Goats aren’t the only game in town. Sheep’s milk cheeses and yogurt are also gaining in popularity with consumers.The number of sheep dairies is on the rise, especially in Missouri. When Jacqueline Smith and her business partner Sarah Hoffmann first began Green Dirt Farm there were only two other Grade A sheep dairies in the state.
Smith says there are many reasons why the sheep dairy industry lags behind that of goats. The market for sheep’s milk products is even younger than that of goat’s and the genetic pool for dairy sheep is comparatively small. The primary factor, however, is that goats typically produce ten times more milk than sheep.
Green Dirt Farm launched a new business in 2011 to expand sheep’s milk production in the region.
“Only Ewe is a deliberate undertaking to promote collaboration between us, at Green Dirt Farm, and small family sheep dairies in neighboring communities. There are so few sheep dairies in the United States that many of the small, family farms rely on confinement-cow-dairying as their primary income. Many of these small dairies struggle to compete with larger industrial-sized dairies and, sadly, many are going out of business. Only Ewe hopes that we can create an opportunity for these families to improve their income stream as well as their farm yields,” said Smith.
“Since sheep require much less space, participating families have flexibility to move their sheep out of the barns and into the pastures. Families who join our program pledge to create pasture-based dairies and to become an Animal Welfare Approved operation. We work very closely with these producers to ensure that they are adhering to the same standards we hold for ourselves on Green Dirt Farm – and we pay for their milk accordingly. As they become more reliant on pasture and more aligned with animal welfare principals, their milk is more valuable.”
Green Dirt Farm, located in Weston, MO, produces aged washed rind and bloomy rind cheeses from its herd of 500 sheep. The cheeses have won awards at American Cheese Society competitions in 2009, 2010 and 2012.

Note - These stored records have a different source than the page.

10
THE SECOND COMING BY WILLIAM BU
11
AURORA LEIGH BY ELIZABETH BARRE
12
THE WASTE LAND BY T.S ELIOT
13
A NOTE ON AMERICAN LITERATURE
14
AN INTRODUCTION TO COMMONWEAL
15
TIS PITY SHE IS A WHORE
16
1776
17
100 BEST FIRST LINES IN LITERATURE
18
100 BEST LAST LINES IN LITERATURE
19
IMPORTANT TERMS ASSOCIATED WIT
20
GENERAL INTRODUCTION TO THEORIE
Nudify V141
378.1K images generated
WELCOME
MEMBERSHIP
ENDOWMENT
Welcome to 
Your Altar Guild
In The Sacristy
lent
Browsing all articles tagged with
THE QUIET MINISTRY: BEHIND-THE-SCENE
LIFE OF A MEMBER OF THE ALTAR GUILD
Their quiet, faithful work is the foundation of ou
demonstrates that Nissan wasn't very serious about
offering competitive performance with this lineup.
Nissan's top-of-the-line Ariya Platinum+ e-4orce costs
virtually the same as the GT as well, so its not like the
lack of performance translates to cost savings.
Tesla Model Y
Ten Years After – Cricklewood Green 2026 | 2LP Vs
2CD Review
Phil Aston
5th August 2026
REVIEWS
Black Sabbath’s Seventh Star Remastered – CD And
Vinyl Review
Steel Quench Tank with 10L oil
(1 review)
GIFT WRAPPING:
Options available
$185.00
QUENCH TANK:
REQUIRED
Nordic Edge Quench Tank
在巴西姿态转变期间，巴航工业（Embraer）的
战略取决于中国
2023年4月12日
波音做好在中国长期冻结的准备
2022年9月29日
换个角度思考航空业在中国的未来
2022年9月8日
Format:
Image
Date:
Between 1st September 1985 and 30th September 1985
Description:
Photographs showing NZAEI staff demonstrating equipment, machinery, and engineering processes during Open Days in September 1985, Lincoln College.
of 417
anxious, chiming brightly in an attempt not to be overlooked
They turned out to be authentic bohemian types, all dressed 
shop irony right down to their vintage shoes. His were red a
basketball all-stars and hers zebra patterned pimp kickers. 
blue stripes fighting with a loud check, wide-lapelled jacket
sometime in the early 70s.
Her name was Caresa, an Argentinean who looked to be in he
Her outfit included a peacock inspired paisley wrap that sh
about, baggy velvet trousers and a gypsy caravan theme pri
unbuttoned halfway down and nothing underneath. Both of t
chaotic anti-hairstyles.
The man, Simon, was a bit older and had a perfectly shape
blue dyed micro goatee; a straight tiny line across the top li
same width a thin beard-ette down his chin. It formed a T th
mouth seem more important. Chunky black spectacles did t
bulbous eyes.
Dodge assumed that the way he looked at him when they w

At the January workshop, Van Beuzekom-Loth and Smith will be joined by Tana McCarter, owner of Dorema Farm, Altoona, Kan., who will discuss goat milk products such as soaps and lotions, and a representative from the Kansas Department of Agriculture, who will offer information on goat production within the state. A producer-buyer panel will provide insight on marketing, sales and relationship building.
Registration for the Goat and Sheep Dairy Enterprise Exploration: Getting the Most Out of Your Milk is $43 – $33 before January 10. The workshop will run from 10:00 am to 4:15 pm in the Blue Room of Pachamamas in Lawrence, KS.
Amazing Grazing is a collaboration of the Kansas Farmers Union and the Kansas Graziers Association with funding from the North Central Extension Risk Management Education Center and the USDA National Institute of Food and Agriculture. Project partners include: KSRE, Kansas Grazing Lands Coalition, Frontier Farm Credit, NRCS-Kansas, and Kansas Center for Sustainable Ag and Alternative Crops.